• [MATERIAL FOR THE TASK]

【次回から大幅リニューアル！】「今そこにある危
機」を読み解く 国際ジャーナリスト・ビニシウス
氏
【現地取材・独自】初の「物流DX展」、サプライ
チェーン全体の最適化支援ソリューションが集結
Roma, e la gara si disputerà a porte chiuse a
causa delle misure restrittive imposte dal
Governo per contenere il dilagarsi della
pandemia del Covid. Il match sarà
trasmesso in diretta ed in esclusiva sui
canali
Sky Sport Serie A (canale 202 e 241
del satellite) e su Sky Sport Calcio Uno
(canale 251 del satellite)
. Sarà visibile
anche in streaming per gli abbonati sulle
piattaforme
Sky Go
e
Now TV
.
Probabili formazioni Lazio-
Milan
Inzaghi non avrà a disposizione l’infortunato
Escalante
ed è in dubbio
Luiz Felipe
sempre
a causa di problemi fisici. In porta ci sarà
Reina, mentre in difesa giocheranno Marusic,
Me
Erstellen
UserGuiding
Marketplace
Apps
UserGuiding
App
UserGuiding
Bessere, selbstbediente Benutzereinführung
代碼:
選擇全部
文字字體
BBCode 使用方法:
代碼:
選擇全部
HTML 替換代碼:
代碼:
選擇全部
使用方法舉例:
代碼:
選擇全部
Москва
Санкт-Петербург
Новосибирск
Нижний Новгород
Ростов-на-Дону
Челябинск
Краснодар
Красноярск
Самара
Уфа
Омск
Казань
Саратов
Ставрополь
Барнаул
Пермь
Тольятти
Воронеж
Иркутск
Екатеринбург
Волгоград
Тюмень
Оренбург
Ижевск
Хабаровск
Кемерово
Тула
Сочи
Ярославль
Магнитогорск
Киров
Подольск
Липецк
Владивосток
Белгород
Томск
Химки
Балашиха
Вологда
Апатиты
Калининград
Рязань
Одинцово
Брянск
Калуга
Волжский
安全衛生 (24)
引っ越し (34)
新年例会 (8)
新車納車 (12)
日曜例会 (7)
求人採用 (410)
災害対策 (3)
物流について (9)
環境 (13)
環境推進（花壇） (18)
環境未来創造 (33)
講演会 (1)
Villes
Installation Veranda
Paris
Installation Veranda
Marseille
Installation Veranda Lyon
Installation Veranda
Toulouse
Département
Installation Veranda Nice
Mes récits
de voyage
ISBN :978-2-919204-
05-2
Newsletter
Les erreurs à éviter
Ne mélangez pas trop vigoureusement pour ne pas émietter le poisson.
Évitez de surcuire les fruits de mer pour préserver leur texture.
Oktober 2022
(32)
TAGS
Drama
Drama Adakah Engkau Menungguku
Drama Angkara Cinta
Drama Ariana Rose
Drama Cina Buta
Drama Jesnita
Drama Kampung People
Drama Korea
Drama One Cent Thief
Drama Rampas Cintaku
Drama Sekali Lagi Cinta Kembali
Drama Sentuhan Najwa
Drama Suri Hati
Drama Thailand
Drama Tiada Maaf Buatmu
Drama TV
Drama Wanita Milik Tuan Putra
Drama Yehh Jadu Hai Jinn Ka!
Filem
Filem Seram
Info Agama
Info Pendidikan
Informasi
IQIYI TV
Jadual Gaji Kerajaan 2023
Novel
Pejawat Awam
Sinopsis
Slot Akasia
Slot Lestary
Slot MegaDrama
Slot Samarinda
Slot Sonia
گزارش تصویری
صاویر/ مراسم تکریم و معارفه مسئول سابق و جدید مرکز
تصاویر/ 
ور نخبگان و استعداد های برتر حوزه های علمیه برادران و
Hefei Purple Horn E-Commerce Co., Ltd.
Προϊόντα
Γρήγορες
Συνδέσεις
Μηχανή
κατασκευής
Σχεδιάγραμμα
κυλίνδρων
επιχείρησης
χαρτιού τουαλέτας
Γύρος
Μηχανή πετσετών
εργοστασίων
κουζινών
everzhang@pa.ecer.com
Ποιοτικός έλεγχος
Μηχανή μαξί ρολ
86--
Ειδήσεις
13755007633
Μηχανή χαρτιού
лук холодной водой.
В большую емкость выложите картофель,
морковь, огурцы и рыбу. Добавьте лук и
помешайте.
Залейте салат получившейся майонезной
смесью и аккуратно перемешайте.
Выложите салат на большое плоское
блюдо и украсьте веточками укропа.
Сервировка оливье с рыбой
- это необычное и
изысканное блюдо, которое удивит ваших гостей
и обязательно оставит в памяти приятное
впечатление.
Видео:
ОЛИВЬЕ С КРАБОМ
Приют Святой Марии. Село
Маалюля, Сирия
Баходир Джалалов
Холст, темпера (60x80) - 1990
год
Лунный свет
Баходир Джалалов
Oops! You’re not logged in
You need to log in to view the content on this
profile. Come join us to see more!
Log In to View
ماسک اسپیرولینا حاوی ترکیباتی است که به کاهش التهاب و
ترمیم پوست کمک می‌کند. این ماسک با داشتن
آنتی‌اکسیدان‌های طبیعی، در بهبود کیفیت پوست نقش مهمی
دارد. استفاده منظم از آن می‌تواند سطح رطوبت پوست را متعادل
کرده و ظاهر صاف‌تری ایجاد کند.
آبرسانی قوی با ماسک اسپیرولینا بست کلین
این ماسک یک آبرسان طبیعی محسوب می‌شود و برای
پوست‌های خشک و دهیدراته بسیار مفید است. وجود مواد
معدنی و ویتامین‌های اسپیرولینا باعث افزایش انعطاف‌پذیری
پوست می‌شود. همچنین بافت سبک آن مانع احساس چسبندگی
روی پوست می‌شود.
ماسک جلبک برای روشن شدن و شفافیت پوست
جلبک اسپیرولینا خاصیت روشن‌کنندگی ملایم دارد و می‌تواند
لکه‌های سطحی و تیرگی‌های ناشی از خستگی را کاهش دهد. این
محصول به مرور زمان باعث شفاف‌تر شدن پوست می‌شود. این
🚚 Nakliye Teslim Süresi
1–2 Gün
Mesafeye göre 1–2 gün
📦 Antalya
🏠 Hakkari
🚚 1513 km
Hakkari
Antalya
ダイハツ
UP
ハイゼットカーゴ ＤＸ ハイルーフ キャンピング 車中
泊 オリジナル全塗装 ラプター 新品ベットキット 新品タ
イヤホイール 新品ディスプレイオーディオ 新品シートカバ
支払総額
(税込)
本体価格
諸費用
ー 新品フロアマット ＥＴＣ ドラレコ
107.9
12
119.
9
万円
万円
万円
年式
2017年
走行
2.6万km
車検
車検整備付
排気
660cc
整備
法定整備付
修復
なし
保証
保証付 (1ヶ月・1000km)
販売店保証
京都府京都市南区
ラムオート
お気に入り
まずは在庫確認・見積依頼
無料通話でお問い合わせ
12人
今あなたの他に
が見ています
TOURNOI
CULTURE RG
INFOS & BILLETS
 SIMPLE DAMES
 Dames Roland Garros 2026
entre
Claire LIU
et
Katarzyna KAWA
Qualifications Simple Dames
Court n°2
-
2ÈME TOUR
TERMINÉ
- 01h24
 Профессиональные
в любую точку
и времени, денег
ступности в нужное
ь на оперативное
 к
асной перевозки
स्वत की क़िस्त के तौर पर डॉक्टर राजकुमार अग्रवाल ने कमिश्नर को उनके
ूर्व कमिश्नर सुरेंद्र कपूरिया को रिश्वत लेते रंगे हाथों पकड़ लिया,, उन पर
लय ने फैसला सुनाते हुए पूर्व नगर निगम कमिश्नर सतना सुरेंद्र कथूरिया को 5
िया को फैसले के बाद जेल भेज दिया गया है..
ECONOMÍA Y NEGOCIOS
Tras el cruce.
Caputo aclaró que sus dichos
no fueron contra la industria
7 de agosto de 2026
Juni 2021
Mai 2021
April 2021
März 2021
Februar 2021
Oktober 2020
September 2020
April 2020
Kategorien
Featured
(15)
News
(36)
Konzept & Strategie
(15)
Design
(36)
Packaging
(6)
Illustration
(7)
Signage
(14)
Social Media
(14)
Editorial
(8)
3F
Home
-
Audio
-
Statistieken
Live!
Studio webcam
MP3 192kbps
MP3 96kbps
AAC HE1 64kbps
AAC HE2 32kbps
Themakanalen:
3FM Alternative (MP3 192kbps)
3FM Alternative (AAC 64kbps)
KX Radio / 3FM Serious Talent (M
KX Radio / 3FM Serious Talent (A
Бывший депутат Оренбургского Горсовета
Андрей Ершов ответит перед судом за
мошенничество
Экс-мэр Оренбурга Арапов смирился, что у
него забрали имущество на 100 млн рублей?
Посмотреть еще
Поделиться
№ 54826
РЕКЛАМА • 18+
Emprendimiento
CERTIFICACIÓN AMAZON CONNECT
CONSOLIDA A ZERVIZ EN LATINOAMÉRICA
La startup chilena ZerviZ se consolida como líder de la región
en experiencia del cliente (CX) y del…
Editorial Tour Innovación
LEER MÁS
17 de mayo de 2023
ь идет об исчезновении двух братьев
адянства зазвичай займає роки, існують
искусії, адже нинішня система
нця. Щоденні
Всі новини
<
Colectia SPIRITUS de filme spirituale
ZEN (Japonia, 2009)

• [WHAT THE EXERCISE ASKS] Take every line from the data above that holds "Alternative" and copy it out.

• [WRITTEN ANSWER]
3FM Alternative (MP3 192kbps)
3FM Alternative (AAC 64kbps)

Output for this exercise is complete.